### [Input]
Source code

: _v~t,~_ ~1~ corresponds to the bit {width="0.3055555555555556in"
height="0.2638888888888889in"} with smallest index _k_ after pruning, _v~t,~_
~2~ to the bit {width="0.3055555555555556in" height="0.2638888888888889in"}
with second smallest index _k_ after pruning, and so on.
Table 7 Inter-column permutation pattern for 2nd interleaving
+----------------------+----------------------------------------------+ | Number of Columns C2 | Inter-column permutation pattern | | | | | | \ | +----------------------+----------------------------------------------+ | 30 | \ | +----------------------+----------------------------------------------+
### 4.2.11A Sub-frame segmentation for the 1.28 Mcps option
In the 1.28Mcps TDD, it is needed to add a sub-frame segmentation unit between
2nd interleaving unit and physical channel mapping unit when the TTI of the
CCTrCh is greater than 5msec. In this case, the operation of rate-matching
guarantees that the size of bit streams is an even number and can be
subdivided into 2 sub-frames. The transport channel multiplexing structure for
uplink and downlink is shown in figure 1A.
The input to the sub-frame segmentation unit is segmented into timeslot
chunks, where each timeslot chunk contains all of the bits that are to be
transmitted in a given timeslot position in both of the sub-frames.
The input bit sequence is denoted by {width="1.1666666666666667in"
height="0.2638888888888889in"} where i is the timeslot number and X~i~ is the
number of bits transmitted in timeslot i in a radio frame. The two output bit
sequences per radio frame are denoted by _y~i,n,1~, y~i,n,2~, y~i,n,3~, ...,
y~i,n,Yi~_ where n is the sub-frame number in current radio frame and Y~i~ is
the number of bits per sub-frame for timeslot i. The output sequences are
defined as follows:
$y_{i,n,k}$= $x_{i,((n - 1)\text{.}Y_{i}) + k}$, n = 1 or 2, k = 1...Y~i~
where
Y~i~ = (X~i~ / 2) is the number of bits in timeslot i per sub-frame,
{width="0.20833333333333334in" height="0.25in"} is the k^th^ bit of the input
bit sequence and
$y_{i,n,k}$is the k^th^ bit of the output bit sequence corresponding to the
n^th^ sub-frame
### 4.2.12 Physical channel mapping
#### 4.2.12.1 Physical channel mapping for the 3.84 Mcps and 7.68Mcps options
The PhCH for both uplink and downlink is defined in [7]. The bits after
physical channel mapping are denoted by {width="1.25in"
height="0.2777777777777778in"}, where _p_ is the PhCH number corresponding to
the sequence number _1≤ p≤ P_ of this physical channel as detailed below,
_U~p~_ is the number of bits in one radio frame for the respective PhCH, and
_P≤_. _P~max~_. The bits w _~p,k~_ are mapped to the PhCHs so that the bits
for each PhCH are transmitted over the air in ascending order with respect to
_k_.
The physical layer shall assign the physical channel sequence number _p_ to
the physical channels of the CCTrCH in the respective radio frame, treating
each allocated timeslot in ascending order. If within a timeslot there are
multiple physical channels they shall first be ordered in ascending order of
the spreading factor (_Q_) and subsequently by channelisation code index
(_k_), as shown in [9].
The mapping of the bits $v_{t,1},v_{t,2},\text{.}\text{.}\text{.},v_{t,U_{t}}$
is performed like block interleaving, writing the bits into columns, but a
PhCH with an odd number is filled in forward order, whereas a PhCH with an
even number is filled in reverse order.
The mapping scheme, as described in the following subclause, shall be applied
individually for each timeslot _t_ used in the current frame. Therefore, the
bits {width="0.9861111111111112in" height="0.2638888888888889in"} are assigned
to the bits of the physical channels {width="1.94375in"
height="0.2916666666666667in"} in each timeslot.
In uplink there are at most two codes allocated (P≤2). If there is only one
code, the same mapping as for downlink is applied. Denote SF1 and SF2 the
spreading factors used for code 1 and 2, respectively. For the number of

### [What you need to do]
Please provide the number of lines in the listing above that contain the word "pruning", and nothing further.

### [Answer to this problem]
2